#### Exercise details:
Write out the VRRP forum post word for word between "Extreme Networks" and "in the VRID.", inclusive.

#### Article:
Extreme Networks

Anonymous · ‎12-03-2017

Hi There,

Apologies for this question being a little long....

Just looking into the communities thoughts around some best practices around configuring VRRP.

Preempt

By default the preempt delay is 0 seconds and the preempt to master would therefore be 3 hello's, which are sent every 1 sec. So my question is would a 3 second preempt be deemed sufficient? I've seen some set to 90 seconds, the logic for that is giving the network a chance to stabilise before going to master to stop flapping. Is there a formula you could use, what if you have more than 2 routers in the VRID.

This article with VRRP and FREB shows a prempt delay of 5 seconds:
https://extremeportal.force.com/ExtrArticleDetail?an=000080659

Accept Mode

In EOS I have in the past turned accept-mode on so that you are able to ping the VRRP VIP address, but in EXOS you do not need to do this. So wondering what other practical / best practice reasons there would be for turning it in. One example might be to support NTP over the VIP as per the following GTAC article:

https://extremeportal.force.com/ExtrArticleDetail?an=000081389

Fabric Routing

This was mentioned above, but given its own heading for comment. In that example preempt delay was set to 5 seconds, so just wondering if the inclusion of fabric routing, and even the number of participating routers in the same VRID should be something to consider?

#### Stored data:
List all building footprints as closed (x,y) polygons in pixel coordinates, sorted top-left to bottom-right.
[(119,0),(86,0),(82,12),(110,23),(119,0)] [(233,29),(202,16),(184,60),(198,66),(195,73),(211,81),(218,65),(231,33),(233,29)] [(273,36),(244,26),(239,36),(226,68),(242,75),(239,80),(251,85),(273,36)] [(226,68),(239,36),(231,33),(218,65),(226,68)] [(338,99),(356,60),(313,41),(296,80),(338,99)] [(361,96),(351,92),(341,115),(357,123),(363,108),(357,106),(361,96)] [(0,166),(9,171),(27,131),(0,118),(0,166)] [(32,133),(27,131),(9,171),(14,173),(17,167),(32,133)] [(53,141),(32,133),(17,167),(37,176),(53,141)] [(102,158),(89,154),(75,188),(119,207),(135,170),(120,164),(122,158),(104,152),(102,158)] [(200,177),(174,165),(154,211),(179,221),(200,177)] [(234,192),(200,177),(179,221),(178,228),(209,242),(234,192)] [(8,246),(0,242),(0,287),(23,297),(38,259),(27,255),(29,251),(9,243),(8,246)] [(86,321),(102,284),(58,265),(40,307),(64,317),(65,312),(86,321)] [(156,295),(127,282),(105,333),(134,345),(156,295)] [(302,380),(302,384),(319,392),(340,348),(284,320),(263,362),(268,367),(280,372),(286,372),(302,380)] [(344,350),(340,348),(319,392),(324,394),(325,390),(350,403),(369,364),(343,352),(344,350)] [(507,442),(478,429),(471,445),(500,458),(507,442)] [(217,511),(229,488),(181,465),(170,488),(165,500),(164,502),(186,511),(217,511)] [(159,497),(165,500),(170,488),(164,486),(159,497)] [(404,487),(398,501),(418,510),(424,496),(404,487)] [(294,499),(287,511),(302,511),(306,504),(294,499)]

#### The reply:
Extreme Networks

Anonymous · ‎12-03-2017

Hi There,

Apologies for this question being a little long....

Just looking into the communities thoughts around some best practices around configuring VRRP.

Preempt

By default the preempt delay is 0 seconds and the preempt to master would therefore be 3 hello's, which are sent every 1 sec. So my question is would a 3 second preempt be deemed sufficient? I've seen some set to 90 seconds, the logic for that is giving the network a chance to stabilise before going to master to stop flapping. Is there a formula you could use, what if you have more than 2 routers in the VRID.